Ironically, we pay our rent and mortgages -- grudgingly, perhaps -- but nevertheless we expect our cars to park rent-free.
New Yorkers deserve choices
Whether or not to own a car in New York City should be a true choice. But the mayor must recognize that this choice is not made in isolation. Mobility options are complements to density and land use mix; when a New Yorker decides to live in a low-density part of the city that New Yorker may also decide that a car is key to getting around. If a New Yorker decides to live in a high-density area, a car may not be needed. Facilitating car ownership by making parking cheap or free throughout the city undermines those parts of the city where transit and walking work best. This distorts choices and is a disservice to the city.
If there are high-density neighborhoods that are poorly served by transit, the city’s best option is to improve transit. Only by improving transit can we improve conditions for drivers. Any attempts to directly improve conditions for car use will be met with greater car dependence and more cars.

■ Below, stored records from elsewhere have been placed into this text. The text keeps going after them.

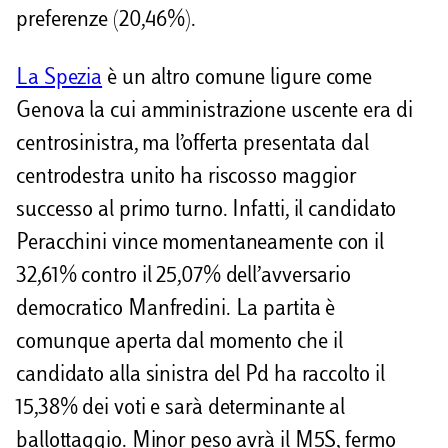
preferenze (20,46%).
La Spezia
è un altro comune ligure come
Genova la cui amministrazione uscente era di
centrosinistra, ma l’offerta presentata dal
centrodestra unito ha riscosso maggior
successo al primo turno. Infatti, il candidato
Peracchini vince momentaneamente con il
32,61% contro il 25,07% dell’avversario
democratico Manfredini. La partita è
comunque aperta dal momento che il
candidato alla sinistra del Pd ha raccolto il
15,38% dei voti e sarà determinante al
ballottaggio. Minor peso avrà il M5S, fermo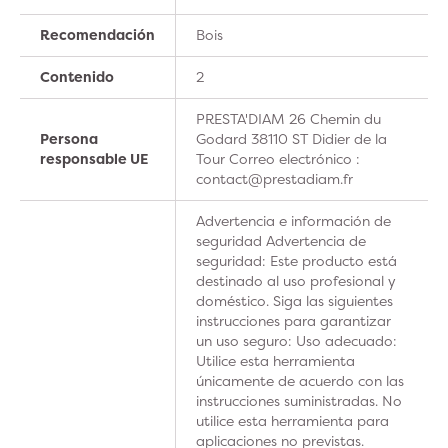
Recomendación
Bois
Contenido
2
PRESTA'DIAM 26 Chemin du
Persona
Godard 38110 ST Didier de la
responsable UE
Tour Correo electrónico :
contact@prestadiam.fr
Advertencia e información de
seguridad Advertencia de
seguridad: Este producto está
destinado al uso profesional y
doméstico. Siga las siguientes
instrucciones para garantizar
un uso seguro: Uso adecuado:
Utilice esta herramienta
únicamente de acuerdo con las
instrucciones suministradas. No
utilice esta herramienta para
aplicaciones no previstas.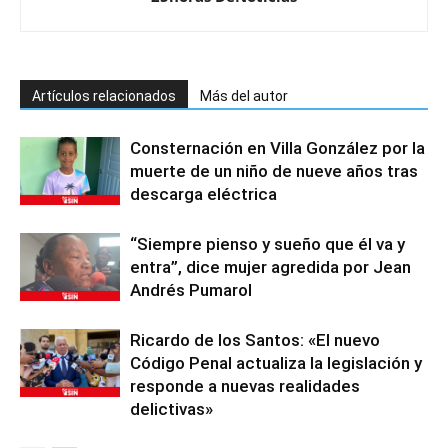
Artículos relacionados
Más del autor
Consternación en Villa González por la
muerte de un niño de nueve años tras
descarga eléctrica
“Siempre pienso y sueño que él va y
entra”, dice mujer agredida por Jean
Andrés Pumarol
Ricardo de los Santos: «El nuevo
Código Penal actualiza la legislación y
responde a nuevas realidades
delictivas»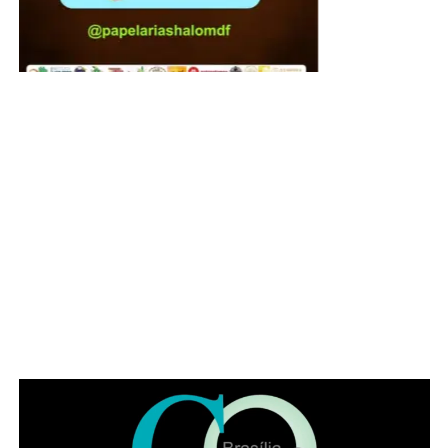
A campanha de multivacinação é apenas para
crianças e adolescentes?
Não. Embora o público prioritário seja formado por
crianças e adolescentes menores de 15 anos, a
campanha também é uma oportunidade para que
pessoas de todas as idades verifiquem a caderneta e
recebam as doses recomendadas para sua faixa etária ou
condição de saúde.
Quais vacinas estão disponíveis?
ADVERTISEMENT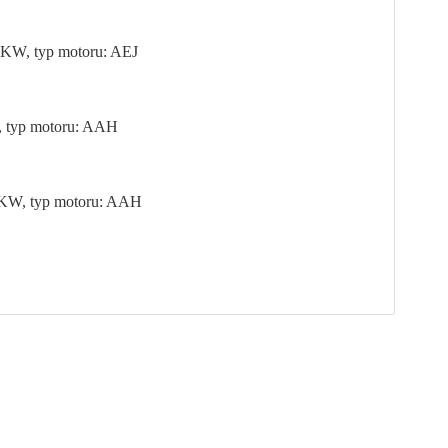
20KW, typ motoru: AEJ
W, typ motoru: AAH
28KW, typ motoru: AAH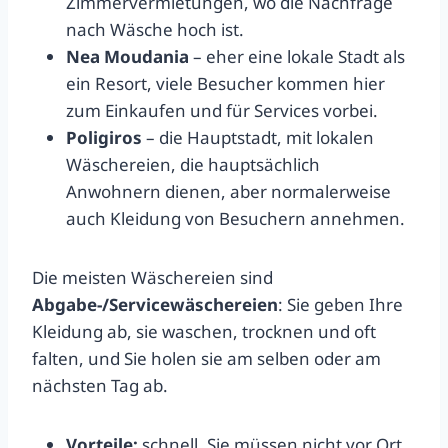
Zimmervermietungen, wo die Nachfrage
nach Wäsche hoch ist.
Nea Moudania
– eher eine lokale Stadt als
ein Resort, viele Besucher kommen hier
zum Einkaufen und für Services vorbei.
Poligiros
– die Hauptstadt, mit lokalen
Wäschereien, die hauptsächlich
Anwohnern dienen, aber normalerweise
auch Kleidung von Besuchern annehmen.
Die meisten Wäschereien sind
Abgabe-/Servicewäschereien
: Sie geben Ihre
Kleidung ab, sie waschen, trocknen und oft
falten, und Sie holen sie am selben oder am
nächsten Tag ab.
Vorteile:
schnell, Sie müssen nicht vor Ort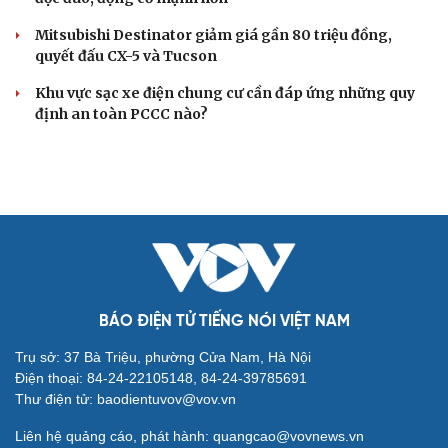
Mitsubishi Destinator giảm giá gần 80 triệu đồng,
quyết đấu CX-5 và Tucson
Khu vực sạc xe điện chung cư cần đáp ứng những quy
định an toàn PCCC nào?
BÁO ĐIỆN TỬ TIẾNG NÓI VIỆT NAM
Trụ sở: 37 Bà Triệu, phường Cửa Nam, Hà Nội
Điện thoại: 84-24-22105148, 84-24-39785691
Thư điện tử: baodientuvov@vov.vn
Liên hệ quảng cáo, phát hành: quangcao@vovnews.vn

A spokesman for AAA recently said that New York City is “under-carred.” He implied that government should “fix it” so we can have as many cars as other Americans do. What he didn't mention is that if you did what he suggests, it would take the space of 100 Empire State Buildings to park those cars. And, like Guangzhou, we would find most of those spaces empty, either passed over for more sensible mobility options, or made unreachable by the "car-friendly" policies that will inevitable grind our local streets to a halt.
Mayor de Blasio can reduce traffic and traffic fatalities, increase housing, reduce the cost of development, and see better health outcomes if he improves parking policies throughout New York City.